At the beginning of the 1930s Flechtheim tried to adopt a new position in the face of economic difficulties, albeit without much success, not only with regard to the works of art he dealt with but also with the type of work he was doing. His second large auction organised together with the Galerie Hugo Helbing (Munich) and the Galerie Georg Paffrath (Düsseldorf) that was set for 11 March, 1933, came to an abrupt end through the SA. The auction of old and modern paintings and sculpture from museums and private collections was stopped as works of ‘degenerate art’ were also to come under the hammer. The art dealer Walter Feilchenfeldt was a witness to the confiscation of works and immediately decided to emigrate. Flechtheim’s public ostracism found its sequel in an inflammatory article on 1 April, 1933, in ‘Volksparole’, headed “Worn out art patronage. How Flechtheim and Kaesbach treated German art.” An assault was then made on the ‘Flechtheim System’ and the artists he represented – they wanted to ‘eradicate’ them. “The frenzy, the hoax of this art revolution is now over. His pictures are now being stored in a cellar and are unsaleable. His company has also just gone bankrupt. The whole art fraud is to be brought to its knees.” Flechtheim was once again picked out and attacked on 11 June, 1933, in the ‘Völkischer Beobachter’.

For Flechtheim this threat was blatantly obvious and he examined his job prospects abroad. At the end of September/early October 1933, Flechtheim fled Germany. However, this did not put an end to his defamation in Nazi Germany. At the end of 1935 another inflammatory article was published in Dortmund. For the ‘Degenerate Art’ exhibition of 1937 shown in twelve cities in Germany, in which Modernist art was defamed, an advertising poster was used that depicted a figure with similar facial features to Flechtheim. Even after his death Flechtheim was targetted in the Nazis’ cultural policy and seen as the epitome of a hostile system.

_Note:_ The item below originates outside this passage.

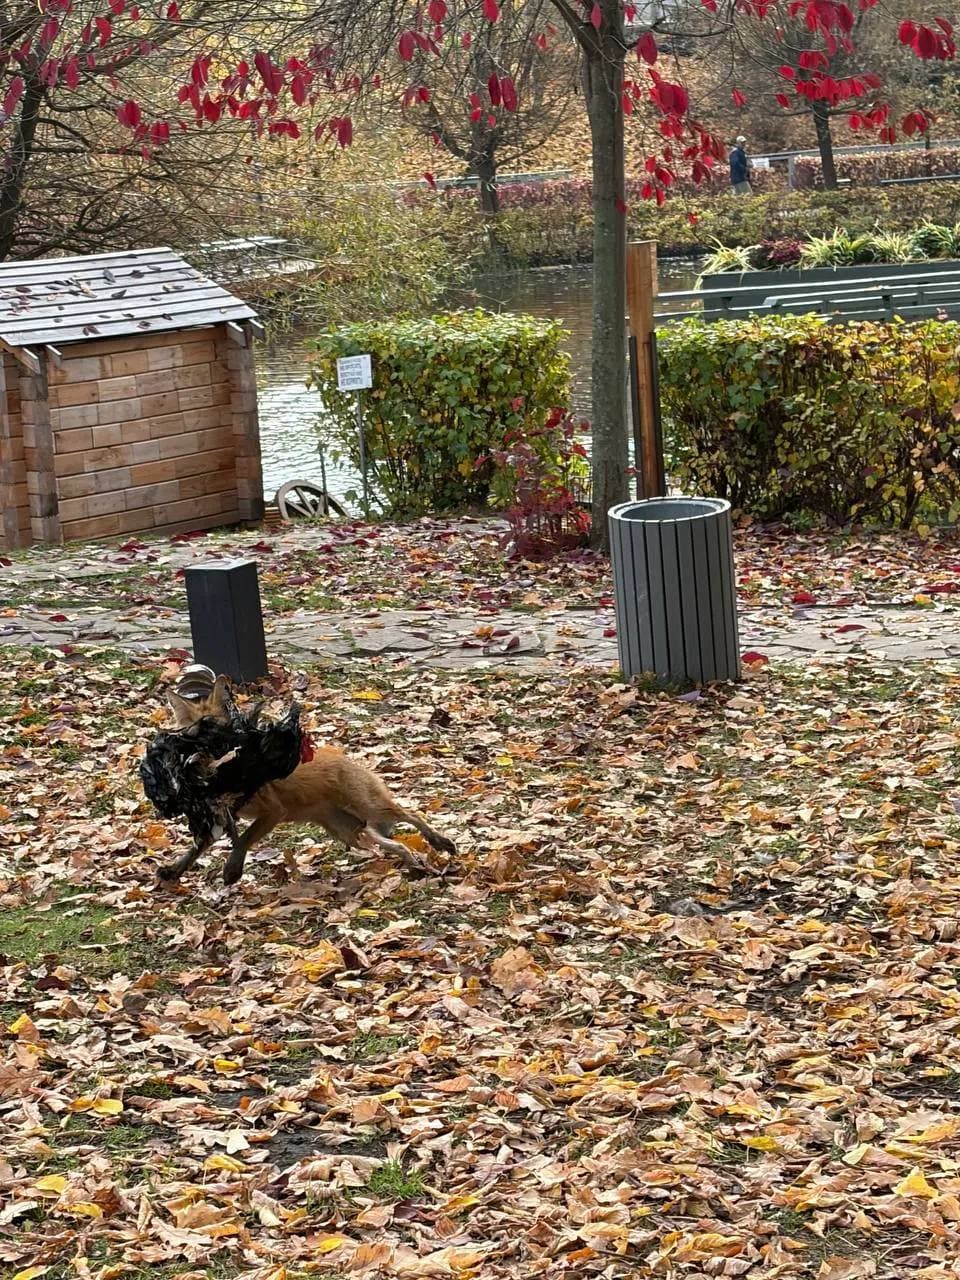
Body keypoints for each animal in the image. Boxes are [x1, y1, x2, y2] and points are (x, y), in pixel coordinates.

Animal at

In his obituary on Flechtheim, the art critic Paul Westheim who had emigrated to Paris wrote: “Alfred Flechtheim was more than an art dealer; on life’s stage, which we had the honour to see, he was a man who was always in the foreground, a person known to the whole world and about whom the whole world talked.” And as Flechtheim wanted to draw German and French artists closer to one another, he became hated and was ostracised in a Germany that was becoming increasingly nationalistic. In its obituary, the ‘Times’ concentrated on Flechtheim’s personal traits and talked already of ‘once’ famous artists. Even by 1937 Flechtheim was no longer what he had once been. The Berlin of the 1920s had disappeared.